HOW TO WRITE A RADIO PLAY.
By John Morrison
The Three Tools of Radio
In Movies or Television the rule is Show Don’t Tell. In Radio the opposite is true. There’s nothing to show. You must tell.
We deal only in what people can hear. To do this we have three tools.
2. Sound Effects
DIALOGUE AND MONOLOGUE
Dialogue in radio has to do much more than in any other medium. It has to carry the plot forward, portray the characters, place them in time and space, provide the props and paint the scenery.
A great deal of our craft is using dialogue in a sophisticated way to provide information without sounding like we’re hitting the reader over the head with exposition and scene setting. This requires a great deal of imagination and hard work, honing the script to sound natural yet providing a vast amount of information.
We are also constricted in the number of characters we can use in a scene.
Having too many characters confuses the audience.
Characters must be distinctive. We must find different sexes, different ages, different accents, different nationalities. Strong dialects are important tools. The audience is confused if a group of characters is say, all male, twenty something, English and working class. We must look for variety.
Dialogue is not conversation however. It is everyday speech boiled down to a concentrated essence where every word has a reason for being there. It has to:
Carry the plot.
Build atmosphere and set a location.
Monologue is great weapon in radio writing. Great speeches are much more effective when they are told into one ear rather than shouted from a stage.
Sound effects are very useful in writing a radio play. They should however be used with discretion.
The main job of sound effects is to create atmosphere. The mood of a piece can be set by sound effects. They can’t, however, tell the story for you.
It’s very difficult to create location using only sound effects. To suggest a beach is possible for example but to locate a particular place in a city is not. A general city atmosphere however can be created through sound.
Strong sounds create instant atmosphere. A bell ringing, a seagull etc. are easliy identified but mushy sounds like traffic and rain are best thought of as background..
A surprising amount can be achieved by sound perspective. A voice approaching for example is created by standing back from the microphone. This is much more effective than footsteps for example.
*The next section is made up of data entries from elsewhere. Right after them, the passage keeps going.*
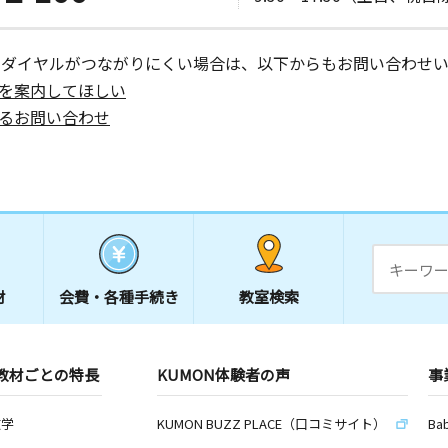
ーダイヤルがつながりにくい場合は、以下からもお問い合わせい
を案内してほしい
るお問い合わせ
材
会費・
各種手続き
教室検索
教材ごとの特長
KUMON体験者の声
事
数学
KUMON BUZZ PLACE（口コミサイト）
Ba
Voices in a small room sound very different from voices in a cathedral or open space. Somebody phoning from a bathroom is different from someone phoning from an office.
There is a current trend for on site recording which gets over the problem of creating ambient sound by using the real sound of the place.
Live effects/spot effects v Pre-recorded effects.
A whole range of pre-recorded sound effects is now available to the radio producer but live effects or spot effects are still used.
One of the most famous spot effects is using coconut shells for horse’s hooves. Others are a hot water bottle for being sick or a sawn off bicycle pump and cork with Alka Seltzer, for opening a champagne bottle and pouring it out.
Music is a powerful generator of atmosphere. It gives a clue to what sort of story it is. It also sets mood and signals change like the arrival of a ghost or recalling a memory.
Music can capture emotions and images. It can swing you instantaneously from one mood to another. It can, as subtly as a raised eyebrow, give to a phrase an extra, and possibly contradictory, level of meaning. It can provide unity, where unity might otherwise be difficult to achieve.
Again it can’t tell the story for you. Dialogue must do that.